▶ [Problem statement]
Could you write out exactly, and only, the lines from the one containing "Демеркуризация" through the last line of the data, leaving out all pictures?
START Data supplied
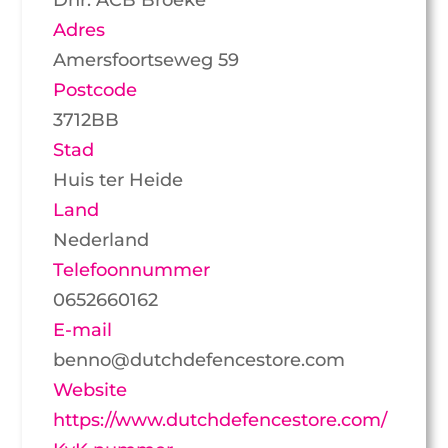
Adres
Amersfoortseweg 59
Postcode
3712BB
Stad
Huis ter Heide
Land
Nederland
Telefoonnummer
0652660162
E-mail
benno@dutchdefencestore.com
Website
https://www.dutchdefencestore.com/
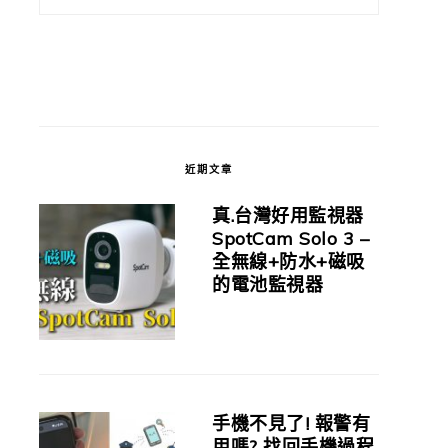
近期文章
真.台灣好用監視器
SpotCam Solo 3 –
全無線+防水+磁吸
的電池監視器
手機不見了! 報警有
用嗎? 找回手機過程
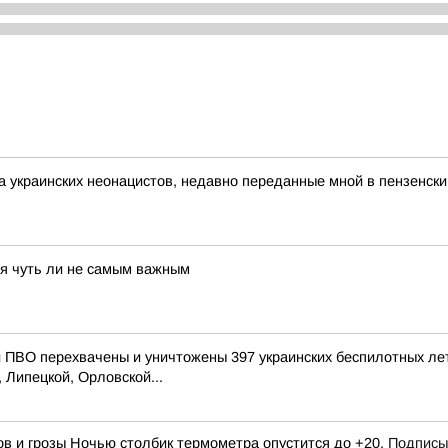
а украинских неонацистов, недавно переданные мной в пензенск
тся чуть ли не самым важным
ПВО перехвачены и уничтожены 397 украинских беспилотных ле
 Липецкой, Орловской...
ов и грозы Ночью столбик термометра опустится до +20.
Подписы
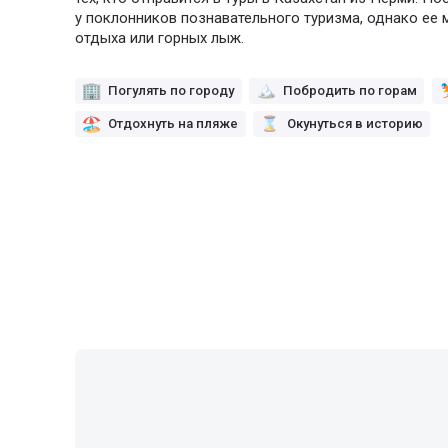
у поклонников познавательного туризма, однако ее
отдыха или горных лыж.
Погулять по городу
Побродить по горам
Отдохнуть на пляже
Окунуться в историю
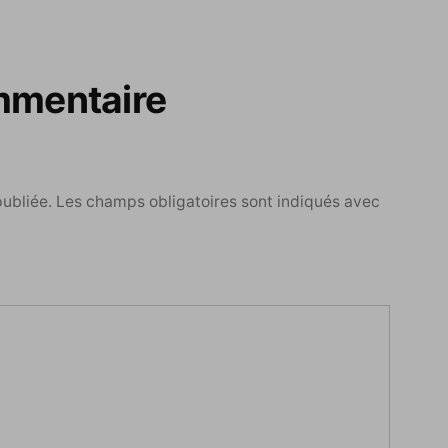
mmentaire
publiée.
Les champs obligatoires sont indiqués avec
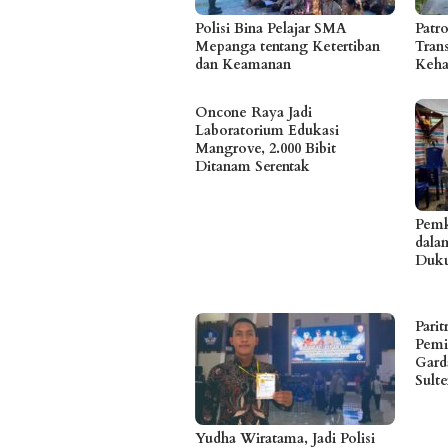
Polisi Bina Pelajar SMA
Patro
Mepanga tentang Ketertiban
Tran
dan Keamanan
Kehad
Oncone Raya Jadi
Laboratorium Edukasi
Mangrove, 2.000 Bibit
Ditanam Serentak
Pemk
dala
Duku
Parit
Pemi
Gard
Sult
Yudha Wiratama, Jadi Polisi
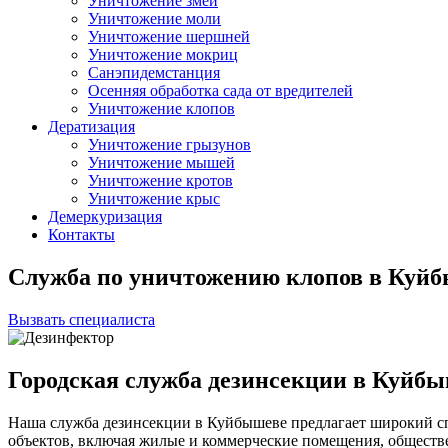
Уничтожение змей
Уничтожение моли
Уничтожение шершней
Уничтожение мокриц
Санэпидемстанция
Осенняя обработка сада от вредителей
Уничтожение клопов
Дератизация
Уничтожение грызунов
Уничтожение мышей
Уничтожение кротов
Уничтожение крыс
Демеркуризация
Контакты
Служба по уничтожению клопов в Куйб
Вызвать специалиста
Городская служба дезинсекции в Куйб
Наша служба дезинсекции в Куйбышеве предлагает широкий сп
объектов, включая жилые и коммерческие помещения, общест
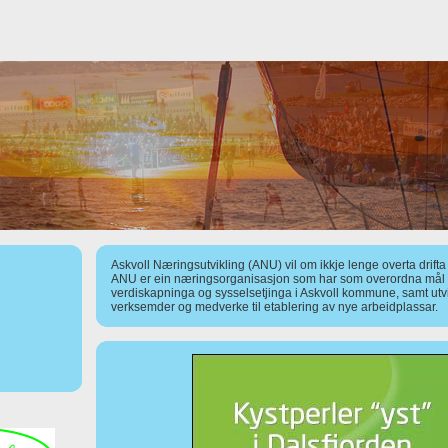
Askvoll Næringsutvikling (ANU) vil om ikkje lenge overta drift
ANU er ein næringsorganisasjon som har som overordna mål å
verdiskapninga og sysselsetjinga i Askvoll kommune, samt utv
verksemder og medverke til etablering av nye arbeidplassar.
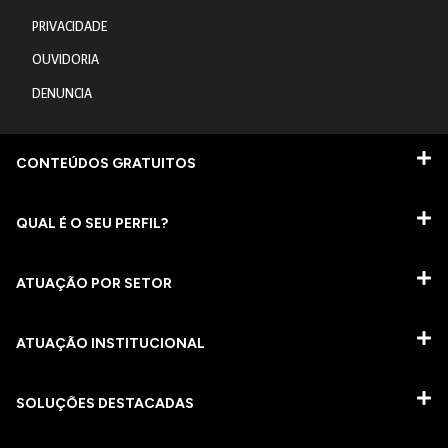
PRIVACIDADE
OUVIDORIA
DENUNCIA
CONTEÚDOS GRATUITOS
QUAL É O SEU PERFIL?
ATUAÇÃO POR SETOR
ATUAÇÃO INSTITUCIONAL
SOLUÇÕES DESTACADAS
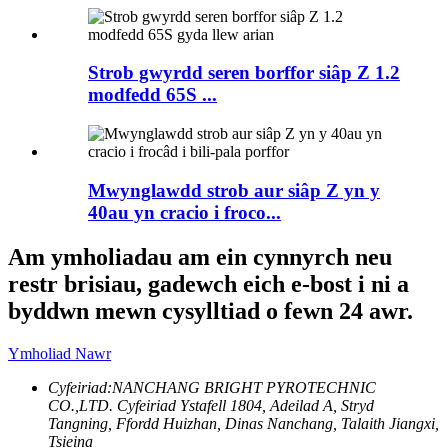
Strob gwyrdd seren borffor siâp Z 1.2
modfedd 65S ...
Mwynglawdd strob aur siâp Z yn y
40au yn cracio i froco...
Am ymholiadau am ein cynnyrch neu
restr brisiau, gadewch eich e-bost i ni a
byddwn mewn cysylltiad o fewn 24 awr.
Ymholiad Nawr
Cyfeiriad:
NANCHANG BRIGHT PYROTECHNIC
CO.,LTD. Cyfeiriad Ystafell 1804, Adeilad A, Stryd
Tangning, Ffordd Huizhan, Dinas Nanchang, Talaith Jiangxi,
Tsieina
END Data supplied
▶ [Task response]
Демеркуризация
Контакты
Служба по уничтожению клопов в Куйб
Вызвать специалиста
Городская служба дезинсекции в Куйб
Наша служба дезинсекции в Куйбышеве предлагает широкий сп
объектов, включая жилые и коммерческие помещения, общест
Askvoll Næringsutvikling (ANU) vil om ikkje lenge overta drift
ANU er ein næringsorganisasjon som har som overordna mål å
verdiskapninga og sysselsetjinga i Askvoll kommune, samt utv
verksemder og medverke til etablering av nye arbeidplassar.
PRIVACIDADE
OUVIDORIA
DENUNCIA
CONTEÚDOS GRATUITOS
QUAL É O SEU PERFIL?
ATUAÇÃO POR SETOR
ATUAÇÃO INSTITUCIONAL
SOLUÇÕES DESTACADAS
Strob gwyrdd seren borffor siâp Z 1.2
modfedd 65S ...
Mwynglawdd strob aur siâp Z yn y
40au yn cracio i froco...
Am ymholiadau am ein cynnyrch neu
restr brisiau, gadewch eich e-bost i ni a
byddwn mewn cysylltiad o fewn 24 awr.
Ymholiad Nawr
Cyfeiriad:
NANCHANG BRIGHT PYROTECHNIC
CO.,LTD. Cyfeiriad Ystafell 1804, Adeilad A, Stryd
Tangning, Ffordd Huizhan, Dinas Nanchang, Talaith Jiangxi,
Tsieina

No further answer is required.